In addition, RIPK3-mediated necroptosis regulated by CaMKII can conduct in specific processes of myocardial infarction. RIPK3 phosphorylates CaMKII and increases myocardial ROS production which will cause the myocardial infarction (Zhang et al., 2016) (Figure 2D). RIPK3^−/− mice undergoing left anterior descending coronary artery ligation developed a myocardial infarction and showed better ejection fraction and less hypertrophy. Inflammation response and ROS activation was restricted by RIPK3 knockout in vitro (Luedde et al., 2014). ZYZ-803 is a hybrid molecule of a dual donor for gasotransmitter H2S and NO. Endoplasmic reticulum stress and necroptosis of AMI heart could be attenuated by ZYZ-803 depending on RIPK3-CaMKII signaling pathway regulation (Chang et al., 2019). Evidence suggests that long term xenoestrogen Bisphenol-A exposure would interfere with coronary circulation by activating CaMKII and inducing coronary endothelial necroptosis (Reventun et al., 2020).

Reperfusion of ischemic myocardium is a critical strategy for rescuing cardiomyocytes from impendent infarction, whereas it can also cause both reversible and irreversible injury performing as expansion of infarct area and coronary artery dysfunction (Bolli, 1992; Przyklenk, 1997). An indisputable fact has been acknowledged with the continuous cognition of the post-conditioning phenomenon that reperfusion could cause irreversible injury, which can be alleviated by reperfusion modification (Ovize et al., 2010). Apoptosis and necrosis are two crucial mechanisms of early research in ischemia-reperfusion (I/R) injury (Skemiene et al., 2013). Increasing findings unravel that RIPK1/RIPK3-mediated necroptosis also manifest a pivotal effect.

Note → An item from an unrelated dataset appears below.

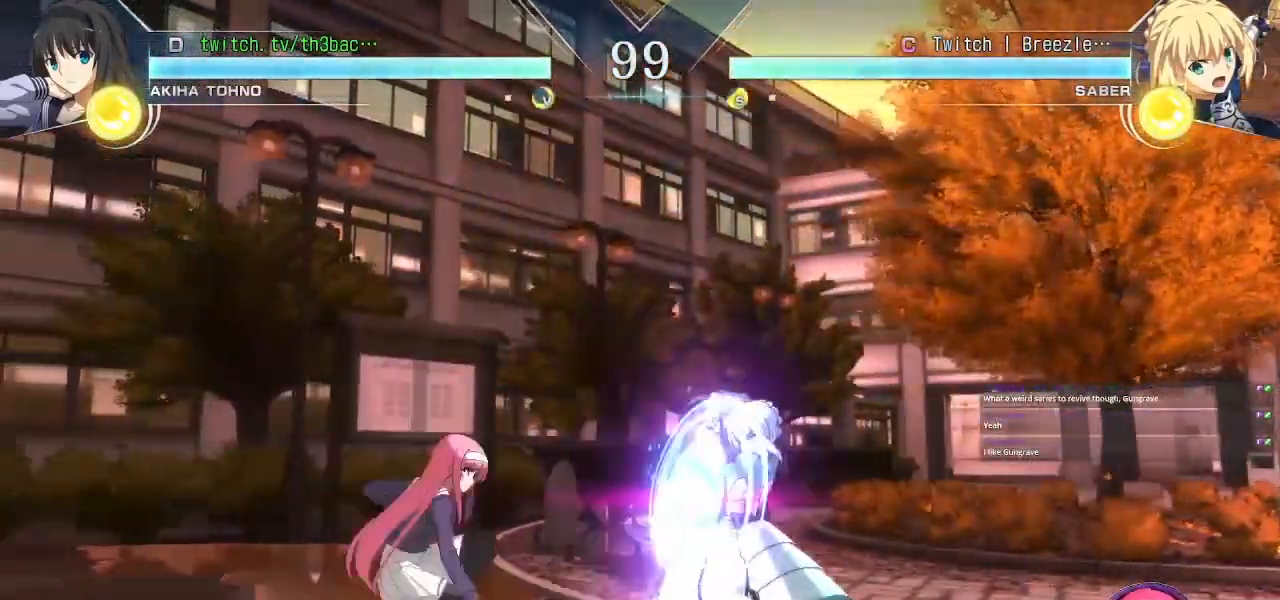
{"buttons": [], "left_stick": "left", "events": [[133, "left_stick", "left"]]}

Oerlemans et al. (2012) discovered in 2012 that inhibiting RIPK1 may lead to long-term improvements after ischemia-reperfusion in vivo. After left coronary artery (LCA) ligation and 24 h of reperfusion of C57Bl/6 mice, the group treating with RIPK1 inhibitor Nec-1 showed reduction of infarction area and attenuation of inflammatory response. Cardiac remodeling measured by cardiac geometry and fibrosis after I/R for 28 days can be remarkably prevented through RIPK1 inhibition. Similarly, ischemia and reperfusion had been conducted on Guinea pig hearts to verify the effect of RIPK1-mediated necroptosis in myocardial ischemia–reperfusion injury, finding that apoptosis and necroptosis are both involved. These findings indicated that cardio-protection could be promoted by the combination of necroptosis and apoptosis inhibition (Koshinuma et al., 2014). Of note, downregulating of oxidative stress genes CYBA and TXNIP of RIPK1 inhibition provides a novel insight of cardiomyocyte I/R injury and myocardial remodeling (Oerlemans et al., 2012).

Non-classical necroptosis pathway mediated directly by RIPK3 rather than RIPK1 has also been found essential in pathophysiological process of myocardial I/R injury, in addition to RIPK1-RIPK3-MLKL pathway. Zhang et al. (2016) revealed a profound mechanism of RIPK3 in ischemia and oxidative stress–induced myocardial necroptosis. Utilizing RIPK3-deficient (Ripk3^−/−) mice, they observed that RIPK3 deficiency of mice could block I/R-induced and Dox-induced myocardial necrosis, which did not require the participation of RIPK1 or MLKL. A similar result was also found in vitro. Phosphorylation of RIPK3 or oxidation could activate CaMKII and subsequently trigger an opening of the mitochondrial permeability transition pore (mPTP) and myocardial necroptosis. CaMKII as a novel substrate of RIPK3 demonstrated a promising therapeutic strategy of I/R injury (Zhang et al., 2016).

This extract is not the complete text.